Sublimation


Bastien Pantalé






4e de couverture :
Bordeaux, place de la Bourse, une œuvre d’art intrigue les passants. Le meurtre atroce qu’elle dissimule annonce une psychose sans précédent.
Dans son atelier parisien, Damian Leisenberg subit les assauts de visions persistantes, des scènes macabres laissant présager le pire.
Le controversé capitaine Bonhoure se lance sur la piste d’un tueur en série pour le moins créatif, mais face à la complexité de l’enquête, ses dons de criminologue ne seront rien sans les avis éclairés du lieutenant Torrès.
Du port de la lune à Paris, le duo d’enquêteurs, impuissant, assiste au décompte des victimes.
Dans la lignée de Seven, un thriller psychologique qui changera à jamais votre regard sur l’art.


Mon avis :
J’avais salué, il y a déjà un certain temps, l’imagination fertile de Bastien Pantalé… Il faut dire que le sujet s’y prêtait, puisqu’il s’agissait d’un roman de science-fiction. Avec Sublimation, l’auteur s’attaque au genre policier, et je dois dire que j’ai été un petit peu déçu sur ce point. Ce roman, par ailleurs plutôt bien écrit (même si deux ou trois phrases m’ont légèrement égratigné l’œil, mais vous savez combien je suis « chicaneur »), est d’un classicisme tel que malgré la singularité des meurtres décrits, j’ai eu l’impression de l’avoir lu mille fois.
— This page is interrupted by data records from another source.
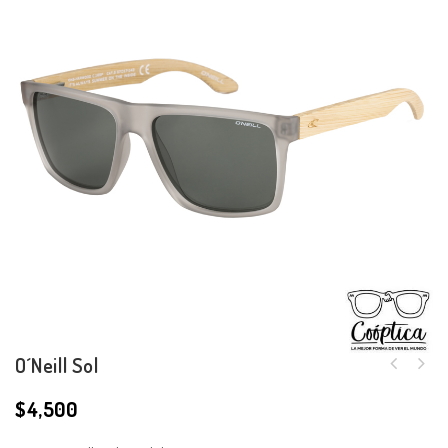
O´Neill Sol
$
4,500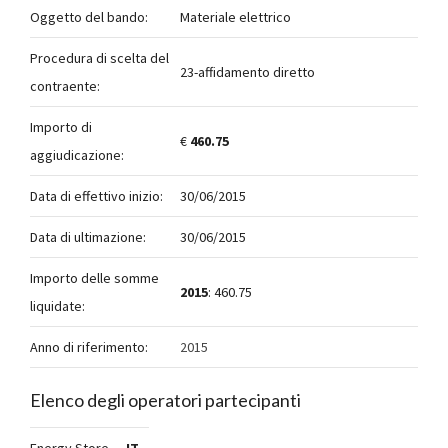
Oggetto del bando:
Materiale elettrico
Procedura di scelta del
23-affidamento diretto
contraente:
Importo di
€
460.75
aggiudicazione:
Data di effettivo inizio:
30/06/2015
Data di ultimazione:
30/06/2015
Importo delle somme
2015
: 460.75
liquidate:
Anno di riferimento:
2015
Elenco degli operatori partecipanti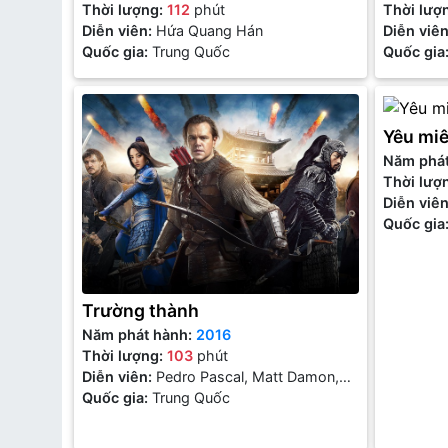
Thời lượng:
112
phút
Thời lượ
Diễn viên:
Hứa Quang Hán
Diễn viê
Quốc gia:
Trung Quốc
Nhiên
Quốc gia
Yêu miê
Năm phá
Thời lượ
Diễn viê
Shota So
Quốc gia
Trường thành
Năm phát hành:
2016
Thời lượng:
103
phút
Diễn viên:
Pedro Pascal, Matt Damon,
Cảnh Điềm, Lưu Đức Hoa
Quốc gia:
Trung Quốc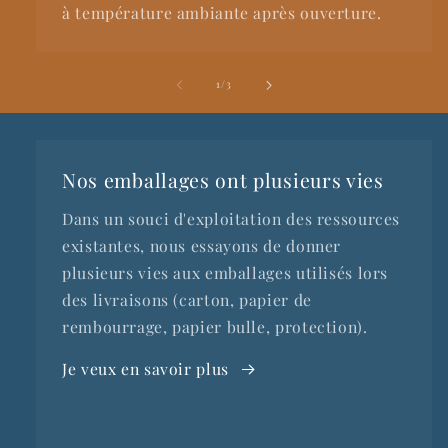
à température ambiante après ouverture.
de
1
/
3
Nos emballages ont plusieurs vies
Dans un souci d'exploitation des ressources
existantes, nous essayons de donner
plusieurs vies aux emballages utilisés lors
des livraisons (carton, papier de
rembourrage, papier bulle, protection).
Je veux en savoir plus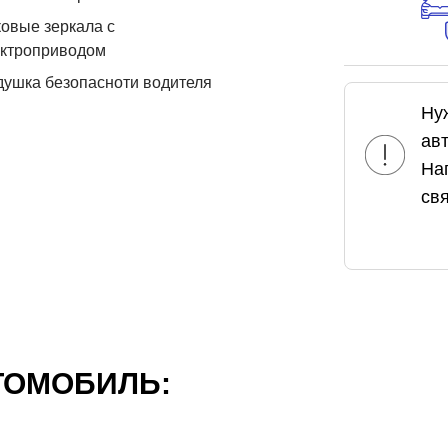
овые зеркала с
ектроприводом
ушка безопасноти водителя
Ну
ав
На
свя
ТОМОБИЛЬ: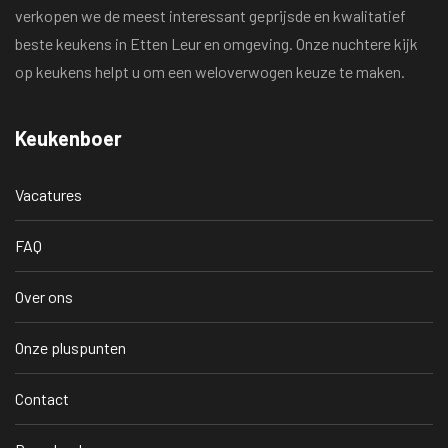
verkopen we de meest interessant geprijsde en kwalitatief
beste keukens in Etten Leur en omgeving. Onze nuchtere kijk
op keukens helpt u om een weloverwogen keuze te maken.
Keukenboer
Vacatures
FAQ
Over ons
Onze pluspunten
Contact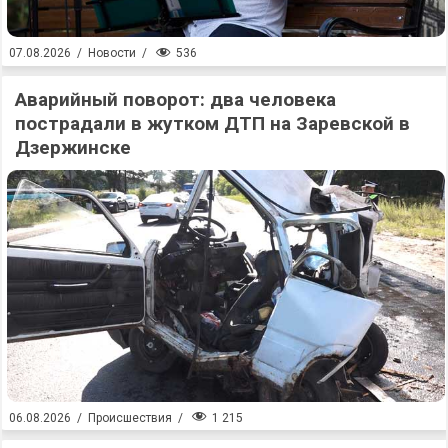
536
07.08.2026
/
Новости
/
Аварийный поворот: два человека
пострадали в жутком ДТП на Заревской в
Дзержинске
1 215
06.08.2026
/
Происшествия
/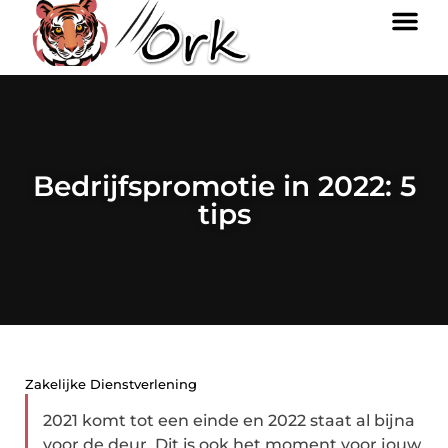
Bedrijfspromotie in 2022: 5
tips
Zakelijke Dienstverlening
2021 komt tot een einde en 2022 staat al bijna
voor de deur. Dit is ook het moment voor jouw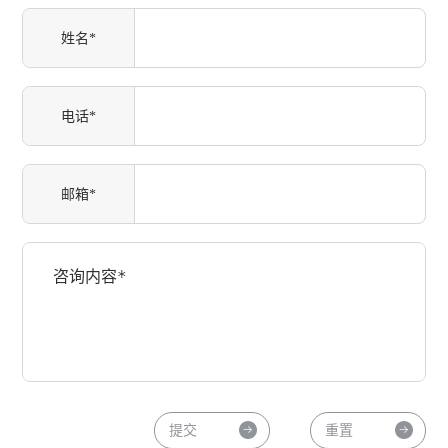
姓名*
电话*
邮箱*
提交
重置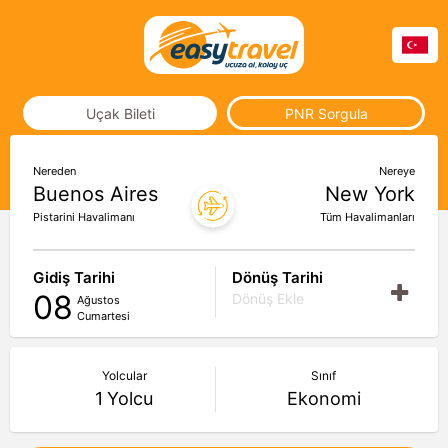
Uçak Bileti
PNR Sorgula
Nereden
Nereye
Buenos Aires
New York
Pistarini Havalimanı
Tüm Havalimanları
Gidiş Tarihi
Dönüş Tarihi
08
Dönüş Ekle
Ağustos
Cumartesi
Yolcular
Sınıf
1
Yolcu
Ekonomi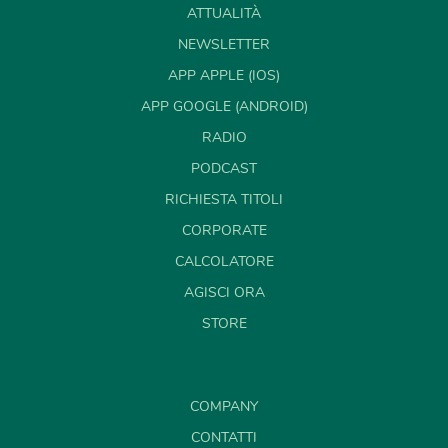
ATTUALITÀ
NEWSLETTER
APP APPLE (IOS)
APP GOOGLE (ANDROID)
RADIO
PODCAST
RICHIESTA TITOLI
CORPORATE
CALCOLATORE
AGISCI ORA
STORE
COMPANY
CONTATTI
Ce flic, Bonhoure, sort du moule éculé du policier « borderline » dont la vie privée va irrémédiablement croiser l’enquête. Sa seule marque de différence est son origine ethnique… C’est peu ! Ses rapports avec la hiérarchie sont exactement ceux que l’on s’attend à trouver : ceux d’en haut ne pensent qu’à leur carrière et se renvoient la patate chaude… Pas contre, il travaille avec une équipe soudée et efficace. On lui impose une fliquette parisienne, spécialisée dans le trafic d’art… Au début, le couple d’enquêteurs paraît prometteur, mais le capitaine tire trop la couverture à lui, au détriment de sa coéquipière dont le rôle aurait vraiment mérité d’être plus développé, d’autant que c’est ce qui touche à l’art qui donne son caractère à ce roman. Sans vouloir spolier le sujet, j’aurais vraiment préféré que le capitaine Bonhoure ait d’autres relations et que celles-ci ne viennent pas se mêler à l’histoire. Pour moi, il y avait encore de la matière à travailler dans la relation entre l’art et le crime, mais j’ai l’impression que l’auteur s’est laissé dépasser par la trop forte personnalité de son personnage principal. Il est vrai que quand un polar parle d’art, ma référence en la matière place la barre très haut : le magnifique roman de Jesse Kellerman, « Les visages », arrive à dessiner un réseau de liens entre la création artistique et l’acte criminel que je ne retrouve pas dans Sublimation. Malgré tous les efforts de l’auteur, si les motivations de l’artiste meurtrier sont claires, on manque de détails sur sa technique, son élan créatif, et la trop forte présence de Bonhoure vient brouiller le message et nuit à l’ensemble.
Vous l’aurez compris, je n’ai pas adhéré à cent pour cent au roman de Bastien Pantalé, mais il ne démérite pas pour autant. Son écriture est agréable et son histoire très bien menée, sans temps mort, avec un niveau de suspense satisfaisant pour une affaire dont on connaît assez tôt tous les protagonistes. Malgré les réserves que j’y mets, on passe quand même un bon moment tout en apprenant (ou révisant, ça dépend de son niveau de culture en matière d’art) quelques détails historiques sur les neuf muses de la mythologie. Pour moi, un roman qui instruit, c’est automatiquement des points en plus en sa faveur, ou des bonnes raisons supplémentaires pour le lire.
Pour conclure, ce roman bien réussi pour la forme a raté sa sublimation, sans doute à cause d’un mauvais dosage des ingrédients. Reste un bon polar qui tient la route, mais qui, pour moi, n’est pas complètement achevé.